Demokrasi sınavı
Pazar günü yapılan milletvekili genel seçimlerinde hiçbir partinin tek başına hükümeti kuracak çoğunluğu elde edememesi, partilerin uzlaşmasını ve asgari müşterekte anlaşmasını zorunlu kılıyor.
Partilerin seçim kampanyası sırasında kullandıkları sert ve kırıcı söylemleri geride bırakarak gerekli olgunluğu göstermeleri ve sorumlu bir davranış sergilemeleri ülke menfaatleri açısından büyük önem arz etmektedir.
Ülke uzun süre hükümetsiz kalamaz.
Seçim sandığından çıkan milli irade, "Koalisyon hükümeti kurun" mesajını vermiştir.
Öyleyse içimize sindiremesek de mesajın gereği yerine getirilmeli, "Erken seçim" seçeneği en son çare olarak gündeme gelmelidir.
Hükümet boşluğu ve belirsizlik ciddi bir risktir, telafisi güç hasarlara sebebiyet verir.
Piyasaların seçim sonuçlarına gösterdiği ilk reaksiyon bunun öncü işaretiydi.
TL, dolar ve Euro karşında tarihin en düşük seviyesine gerilerken, borsa adeta çöktü.
2 yıllık gösterge tahvil faizi de çift haneyi aştı.
Daha sonra hava yumuşadıysa da bir erken seçim kararının piyasalarda yeniden sert dalgalanmalara yol açması mukadderdir.
Ama esas sorun makro ekonomik göstergelerin bozulmasıdır.
Çözüm bekleyen ekonomik sıkıntıların ertelenmesi sorunları büyütür.
Ekonomi zaten 3 yıldır patinaj yapmaktadır.
İşsizlik çift haneye demir atmıştır.
Enflasyonda hedefler sapmıştır.
İhracat düşmüştür.
Küresel koşullar da büyüme hızını olumsuz etkilemektedir.
Son derece mütevazı olan yılsonu büyüme hedefinin bile tutacağı şüphelidir.
Dış pazarın daralması nedeniyle ihracatın büyümeye katkısı sınırlı olurken iç talep kaynaklı büyüme ise cari açığı arttırmaktadır.
Cari açığın finansmanı da önümüzdeki dönemde eskisi kadar kolay ve ucuz olmayacak.
ABD Merkez Bankası(FED) Eylül ayında faiz artırımı kararı alırsa bir yandan dış kaynak hem kıtlaşacak hem de pahalanacak, öte yandan ülkemizdeki yabancı fonlar da daha güvenli limanlara yönelecek.
Yarını belirsiz bir süreçte yatırım da yapılmaz.
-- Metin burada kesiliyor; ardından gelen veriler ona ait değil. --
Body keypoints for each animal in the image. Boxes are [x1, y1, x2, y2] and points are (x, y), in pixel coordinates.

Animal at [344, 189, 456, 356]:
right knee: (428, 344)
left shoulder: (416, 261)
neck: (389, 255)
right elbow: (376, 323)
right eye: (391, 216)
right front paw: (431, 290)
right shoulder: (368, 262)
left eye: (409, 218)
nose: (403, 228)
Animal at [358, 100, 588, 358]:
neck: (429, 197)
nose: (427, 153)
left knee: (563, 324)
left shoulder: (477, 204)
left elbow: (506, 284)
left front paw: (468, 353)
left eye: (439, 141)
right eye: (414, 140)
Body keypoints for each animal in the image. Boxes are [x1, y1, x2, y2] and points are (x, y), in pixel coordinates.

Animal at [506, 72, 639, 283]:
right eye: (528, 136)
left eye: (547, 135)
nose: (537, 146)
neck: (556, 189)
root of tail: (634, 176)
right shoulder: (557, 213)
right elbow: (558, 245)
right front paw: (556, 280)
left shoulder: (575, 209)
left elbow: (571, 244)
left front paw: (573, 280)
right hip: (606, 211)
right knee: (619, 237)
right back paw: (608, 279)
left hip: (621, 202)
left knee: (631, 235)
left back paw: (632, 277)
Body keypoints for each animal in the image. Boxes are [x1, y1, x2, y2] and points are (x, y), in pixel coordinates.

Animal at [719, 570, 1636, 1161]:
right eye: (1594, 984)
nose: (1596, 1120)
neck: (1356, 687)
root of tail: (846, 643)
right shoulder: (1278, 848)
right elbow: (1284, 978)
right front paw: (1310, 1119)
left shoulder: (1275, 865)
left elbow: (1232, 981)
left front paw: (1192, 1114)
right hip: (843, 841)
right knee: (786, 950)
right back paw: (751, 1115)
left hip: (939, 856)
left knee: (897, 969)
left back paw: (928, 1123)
Dolayısıyla istihdam artmaz, işsizlikte iyileşme sağlanamaz.
Bütün bu sorunları aşmak için siyasi belirsizliğe meydan verilmeden hükümet süratle kurulmalı, başta yargı olmak üzere eğitim, sosyal güvenlik ve vergi alanlarında yapısal reformlar hayata geçirilmelidir.
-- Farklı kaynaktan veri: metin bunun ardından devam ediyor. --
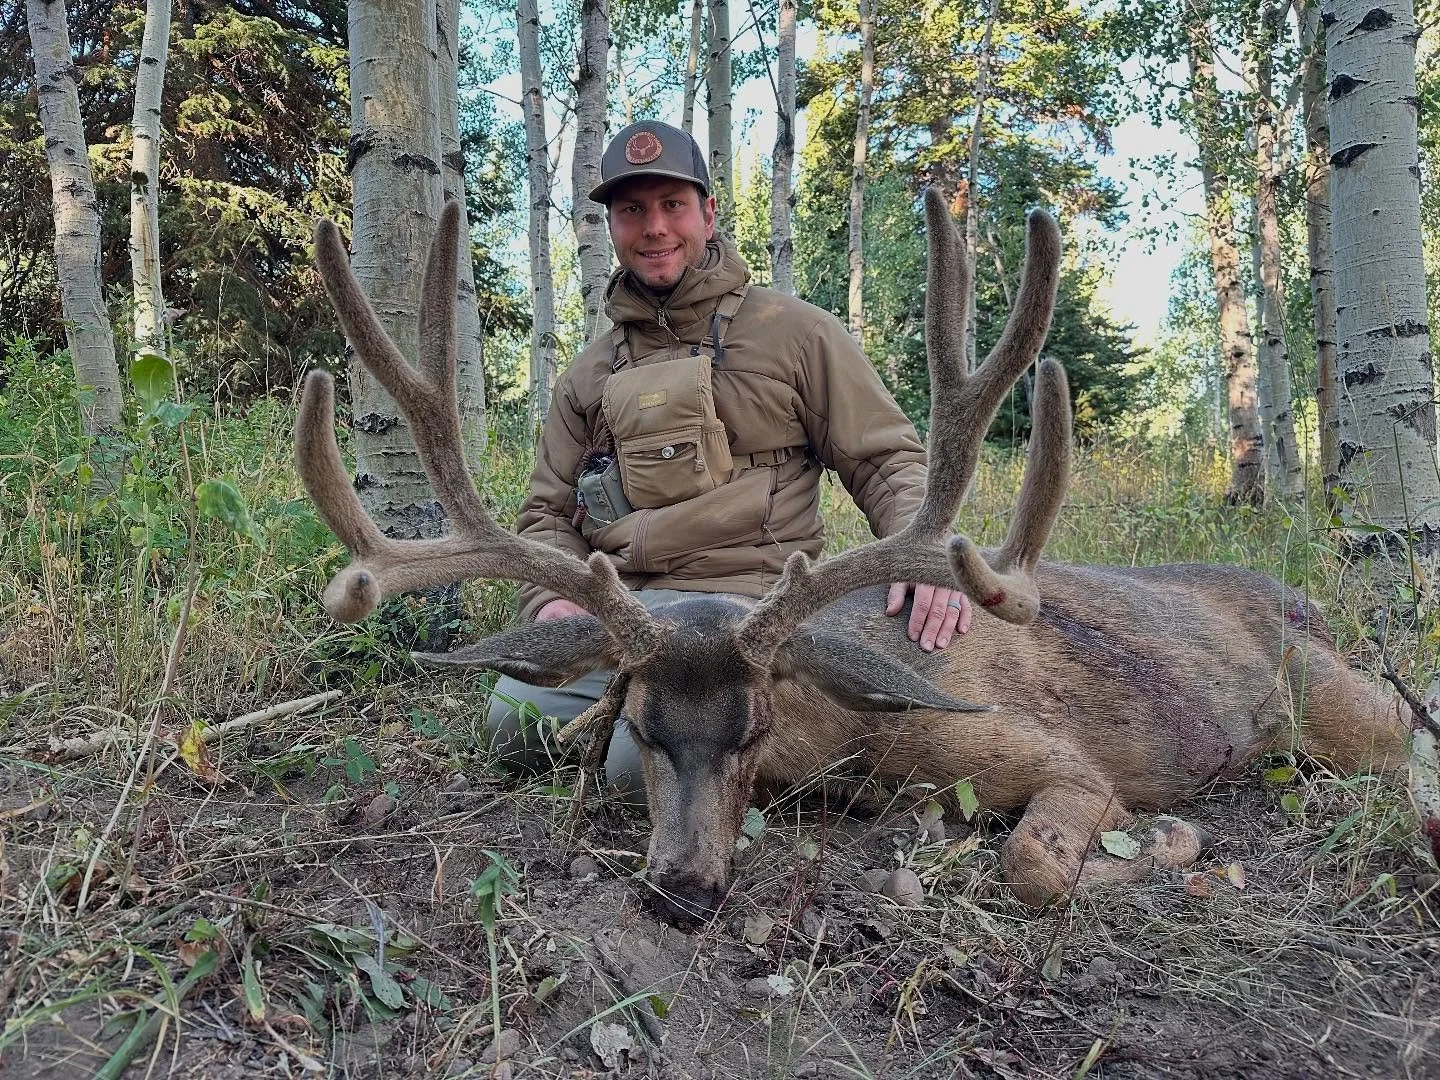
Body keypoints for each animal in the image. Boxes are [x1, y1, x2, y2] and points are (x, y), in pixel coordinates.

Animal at [295, 193, 1413, 926]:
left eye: (753, 728)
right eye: (644, 728)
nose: (681, 895)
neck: (845, 744)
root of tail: (1303, 601)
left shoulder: (1064, 758)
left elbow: (1032, 865)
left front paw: (1176, 843)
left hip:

Peki mevcut parlamento aritmetiğinden bir hükümet çıkabilecek mi?
Parti liderlerinin ilk demeçleri umut verici olmasa da Türkiye bu demokrasi sınavından geçmek zorundadır.
Parlamenter sistemde mutlaka "Bir parti tek başına hükümet olmalı" diye bir kural yoktur.
Dünyada bugün çok sayıda ülke koalisyon hükümetleriyle başarılı bir şekilde yönetilmektedir.
Sanılanın aksine bir iki istisna dışında ekonomi ile ilgili bu tespit ülkemiz için de geçerlidir.
Türkiye'nin son 45 yıllık tarihi incelendiğinde, tek partili iktidarlar ile koalisyon hükümetleri dönemlerinde ekonominin hemen hemen aynı oranlarda(yüzde 4 ve yüzde 4,5) büyüdüğü görülecektir.
O yüzden koalisyon fikrine önyargılı yaklaşılmamalıdır.
Her koalisyon seçeneği değerlendirilmelidir.
Bunlar içinde en mantıklı ve tutarlı olanı, yüzde 9 oy kaybetse de seçimden açık ara birinci çıkan AK Parti'nin hükümette yer almasıdır.
Şu önerimizi söylemeden yazımızı sonlandırmayalım.
Hükümet kurulmaz ya da kısa ömürlü olursa başkanlık sistemi kişiye odaklı olmadan her yönüyle tartışmaya açılmalıdır.